Unser Standort hat zurzeit zwölf Prozent Frauenanteil. Da ist noch Luft nach oben. Was mich aber freut, ist, dass wir mehr Frauen für Führungsebenen begeistern können. Wir haben mehr Meisterinnen, Gruppenleiterinnen, Vorarbeiterinnen und Spezialistinnen. Und wir haben ein Frauennetzwerk, um uns auszutauschen. Wir schauen heute bewusster und gezielt darauf, mehr Frauen für Leitungsfunktionen zu gewinnen, bieten Mentorings, Trainings und Coachings an. Vielleicht hilft dabei, dass wir mit mir eine Werkleiterin haben. Glaubwürdiger geht es ja eigentlich nicht.

Sie selbst wollten als junge Frau eigentlich Kindergärtnerin werden …
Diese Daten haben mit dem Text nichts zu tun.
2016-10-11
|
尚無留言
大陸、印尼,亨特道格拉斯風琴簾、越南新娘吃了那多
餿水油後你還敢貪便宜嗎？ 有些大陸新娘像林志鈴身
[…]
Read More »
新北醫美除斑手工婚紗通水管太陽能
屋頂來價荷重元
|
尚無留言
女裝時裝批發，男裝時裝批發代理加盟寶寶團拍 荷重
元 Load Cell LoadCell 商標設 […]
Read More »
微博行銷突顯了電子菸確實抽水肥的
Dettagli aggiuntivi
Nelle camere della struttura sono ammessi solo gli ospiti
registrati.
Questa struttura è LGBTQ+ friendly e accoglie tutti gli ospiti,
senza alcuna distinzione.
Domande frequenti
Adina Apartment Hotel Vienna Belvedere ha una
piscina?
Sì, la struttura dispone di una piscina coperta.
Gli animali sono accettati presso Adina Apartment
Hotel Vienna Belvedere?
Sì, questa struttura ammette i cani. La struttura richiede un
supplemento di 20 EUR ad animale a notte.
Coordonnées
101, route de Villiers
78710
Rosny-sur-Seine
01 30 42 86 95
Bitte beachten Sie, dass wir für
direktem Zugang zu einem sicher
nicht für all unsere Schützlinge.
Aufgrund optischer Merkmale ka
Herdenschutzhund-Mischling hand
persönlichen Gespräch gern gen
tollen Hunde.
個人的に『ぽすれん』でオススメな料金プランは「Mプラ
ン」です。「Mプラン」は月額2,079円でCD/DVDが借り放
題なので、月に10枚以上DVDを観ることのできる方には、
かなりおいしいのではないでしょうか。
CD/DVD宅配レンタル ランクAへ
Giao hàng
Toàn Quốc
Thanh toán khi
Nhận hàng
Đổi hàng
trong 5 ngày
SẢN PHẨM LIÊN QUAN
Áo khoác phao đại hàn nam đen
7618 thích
Ja. Aber das Leben spielte mir einen Streich. Wer in der DDR Kindergärtnerin werden wollte, musste zu einem Stimmtest. Ich hatte mich gut darauf vorbereitet, Gedichte und Lieder gelernt. Aber am entscheidenden Tag war ich stockheiser, habe keinen Ton rausgekriegt. Dann hat meine Mutter gesagt: Komm, jetzt bewirb dich bei Wartburg. Inzwischen bin ich seit mehr als 40 Jahren in der Autoindustrie.

… und als Werkschefin eine seltene Spezies. Wie erleben Sie ihre Rolle?

Ich war tatsächlich oft die erste und einzige Frau. Aber das war nie mein eigentliches Ziel. Mir war es immer wichtig, meine Arbeit zu erledigen. So habe ich meinen Weg gemacht, als Qualitätskontrolleurin bei Wartburg und dann bei Opel, später als Teamsprecher und Vorarbeiter. Als Bereichsingenieurin bei Opel bin ich in höhere Führungsfunktionen gekommen. Mit 35 habe ich noch Betriebswirtschaft studiert und das Diplom gemacht. Es macht mir einfach Spaß, mich zu entwickeln und etwas zu bewegen. Ich habe gern Führungsverantwortung und mag es, wie sich Menschen und Prozesse entwickeln.